[PATCH 01/31] cpumask: Documentation

From: Mike Travis
Date: Mon Sep 29 2008 - 14:04:27 EST


Signed-of-by: Mike Travis <travis@xxxxxxx>
---
cpumask.txt | 73 ++++++++++++++++++++++++++++++++++++++++++++++++++++++++++++
1 file changed, 73 insertions(+)

--- /dev/null
+++ struct-cpumasks/cpumask.txt
@@ -0,0 +1,73 @@
+
+ CPUMASKS
+ --------
+
+ [PRELIMINARY]
+
+Introduction
+
+Cpumask variables are used to represent (with a single bit) all the
+CPU's in a system. With the prolific increase in the number of CPU's
+in a single system image (SSI), managing this large number of cpus has
+become an ordeal. When the limit of CPU's in a system was small, the
+cpumask could fit within an integer. Even with the increase to 128, a
+bit pattern was well within a managable size. Now with systems available
+with 2048 cores, with hyperthreading, there are 4096 cpu threads. And the
+number of cpus in an SSI is growing, 16,384 is right around the corner.
+Even desktop systems with only 2 or 4 sockets, a new generation of Intel
+processors that have 128 cores per socket will increase the count of CPU
+threads tremendously.
+
+Thus the handling of the cpumask that represents this 4096 limit needs
+512 bytes, putting pressure on the amount of stack space needed to
+accomodate temporary cpumask variables.

○ ○ ○ ○

◆ Short task 1:
In the cpumask documentation, shorten the paragraph that begins "Cpumask variables are used to represent" into a bulleted list that keeps its main facts.
◆ Short task 2:
Translate this sentence from the cpumask documentation into Spanish: "When the limit of CPU's in a system was small, the cpumask could fit within an integer."
◆ Short task 3:
Extend the cpumask documentation by writing the next part of it, starting right after its last sentence.

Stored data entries
○ ○ ○ ○

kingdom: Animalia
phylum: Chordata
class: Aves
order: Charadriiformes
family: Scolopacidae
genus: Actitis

○ ○ ○ ○

◆ Reply 1:
- Cpumask variables use a single bit to represent each CPU in a system.
- As the number of CPUs in a single system image (SSI) has grown sharply, managing them has become an ordeal.
- When systems had few CPUs, a cpumask fit within an integer, and even 128 CPUs gave a manageable bit pattern.
- Systems now have 2048 cores, which means 4096 CPU threads with hyperthreading, and 16,384 CPUs per SSI is close.
- Even desktop systems with 2 or 4 sockets will see a large rise in CPU threads, because a new generation of Intel processors has 128 cores per socket.

◆ Reply 2:
Cuando el límite de CPU en un sistema era pequeño, la cpumask cabía en un entero.

◆ Reply 3:
+
+The primary goal of the cpumasks API is to accomodate these large number
+of cpus without effecting the compactness of Linux for small, compact
+systems.
+
+
+The Changes
+
+Provide new cpumask interface API. The relevant change is basically
+cpumask_t becomes an opaque object. This should result in the minimum
+amount of modifications while still allowing the inline cpumask functions,
+and the ability to declare static cpumask objects.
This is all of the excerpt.